I was skeptical throughout most of the film, probably because I just re-read it and was feeling a little too close to the text or whatever. It seemed like a nice, tame high school flick, but was missing the kind of mounting tragedy that you can feel while reading the book. And it is difficult, I think, to portray a character who self-defines by the books he reads and the music he listens to and the journals he writes on screen. These are intimate, personal experiences that you have, right along with Charlie, when you read a close first person narration. On the screen, all you see is a stack of paperbacks, scant voice overs that seem sarcastic, and songs that blend in with any other indie soundtrack.

However, the last twenty minutes of the film punched me in the stomach. The mounting tragedy mounted quickly, and illuminated Charlie’s relationship with Patrick and Sam in a way that I didn’t get from the reading the book.

Also, Ezra Miller, who are you and where can I get more of you.

But if I have to choose a favorite flick-of-the-week, I will have to shame myself by skipping over the Future Oscar Winner and the YA Classic On Film. So sorry, guys, but my heart belongs to…

Pitch Perfect.

I’m pretty sure this movie was created expressly for me. It has all of my favorite film elements:

  • Raunchy, random comedy with extra puns
  • That campy This-is-so-bad-it’s-good feeling
  • Anna Kendrick
  • Elaborate musical numbers

Oh, and it’s about collegiate a cappella. Win. If you are a former a cappella nerd (or a close associate), you will notice A) persistent a cappella in-jokes that will make you giggle and B) a persistent poking-fun-of said a cappella nerds. One of my favorite scenes was an inter-a-cappella-group party scene, where everyone was drunk, macking upon one another with abandon, and instead of dancing, 75% of the crowd was just singing along  to the music.

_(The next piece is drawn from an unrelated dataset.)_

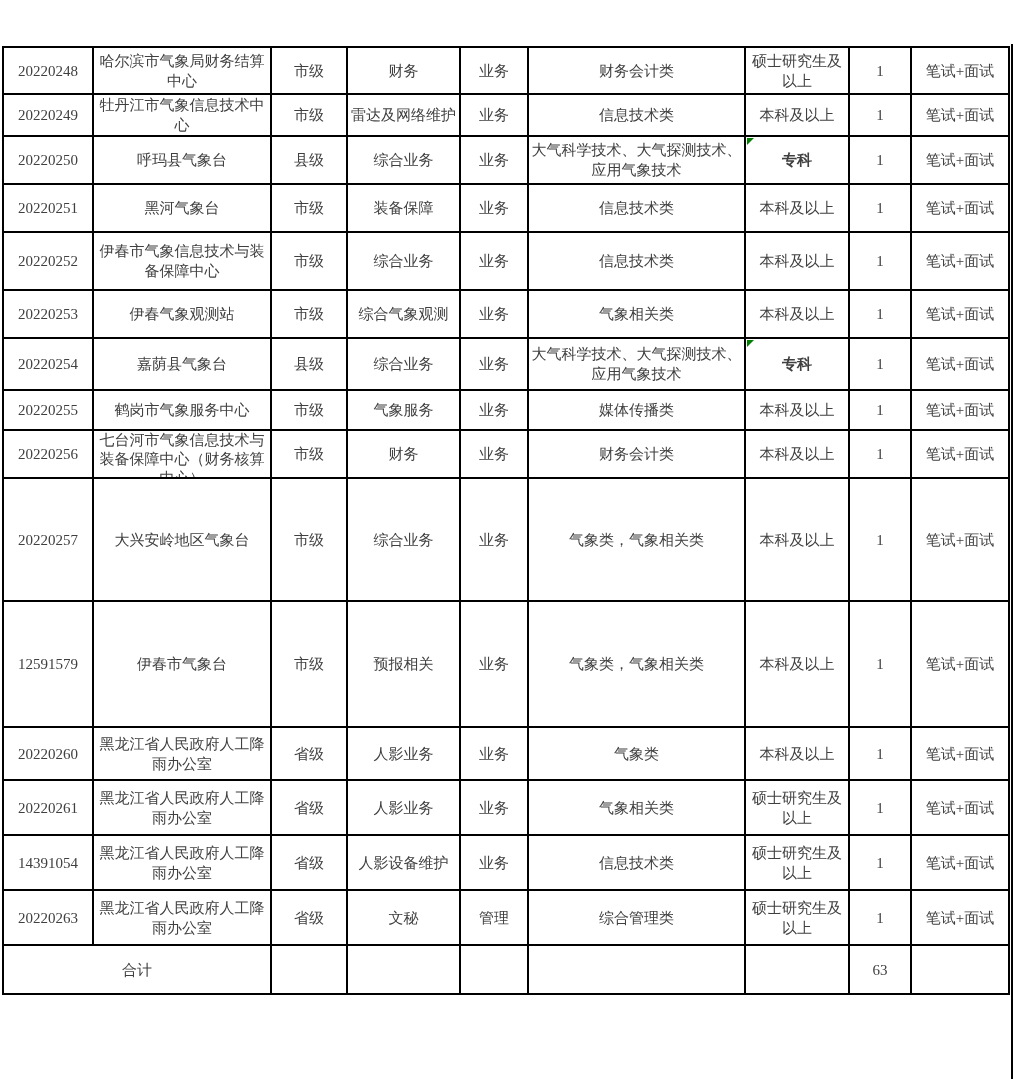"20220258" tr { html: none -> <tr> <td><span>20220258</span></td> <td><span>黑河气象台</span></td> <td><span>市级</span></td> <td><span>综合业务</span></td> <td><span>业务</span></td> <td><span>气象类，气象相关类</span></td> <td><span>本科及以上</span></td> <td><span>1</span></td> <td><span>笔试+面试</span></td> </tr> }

Oh, a cappella, I miss you.

08 Oct 2012

2012: week forty

September 30 – October 6

Every day this week, I came home from work and became inexplicably grumpy. Didn’t want to cook, didn’t want to clean, didn’t want to do anything except play Skyrim or hide in my room and read a book.

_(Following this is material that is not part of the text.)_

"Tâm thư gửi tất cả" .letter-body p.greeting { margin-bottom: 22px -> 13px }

It could be the diet. It’s been 22 days of Whole30 now, so we are on the home stretch, but I am getting a wee bit sick of chicken.  And also, everything else that I can’t eat sounds amazing. I am not sure what to make of this. It’s no fun to end a food experiment thinking “Man, glad THAT’s over! Now back to this bag of Fritos…”

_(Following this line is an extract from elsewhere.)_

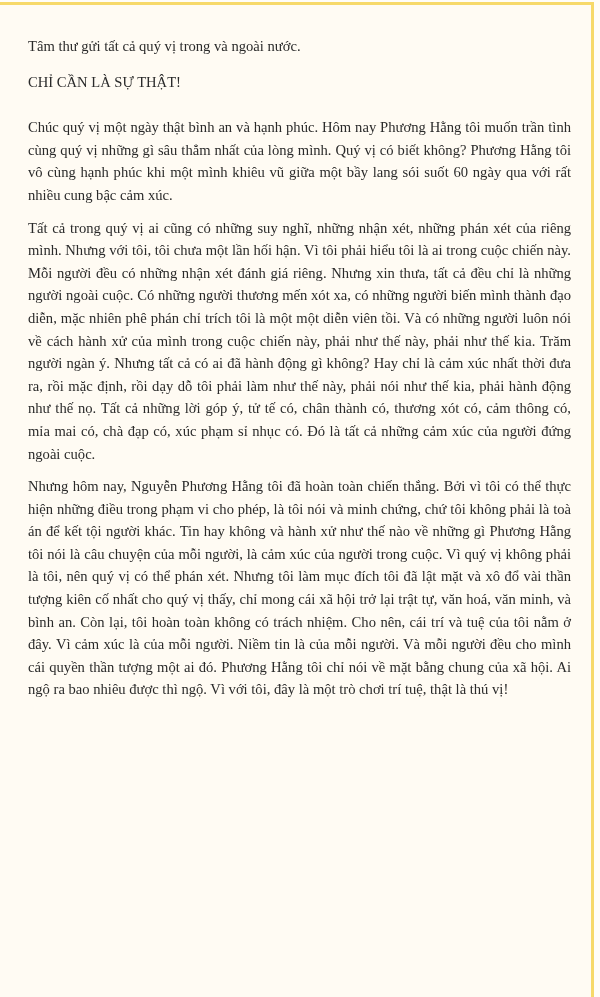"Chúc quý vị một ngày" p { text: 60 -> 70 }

It could also be the weather. It rained all week and was alternately very cold and kind of muggy. I left two umbrellas on the train. I didn’t run at all, and my hair was frizzy.

An off week. Not all weeks can be on.

 

Reading:

Watching:

  • So, I fell down the Girls well again. Good thing there are only a dozen episodes – they watch real quick.
  • I think I’ve solidified by Fall TV schedule: I’m watching The Mindy Project, How I Met Your Mother, and Call the Midwife. That’s it. I didn’t like any of the other new shows, and I never caught up with the old ones, so there we have it.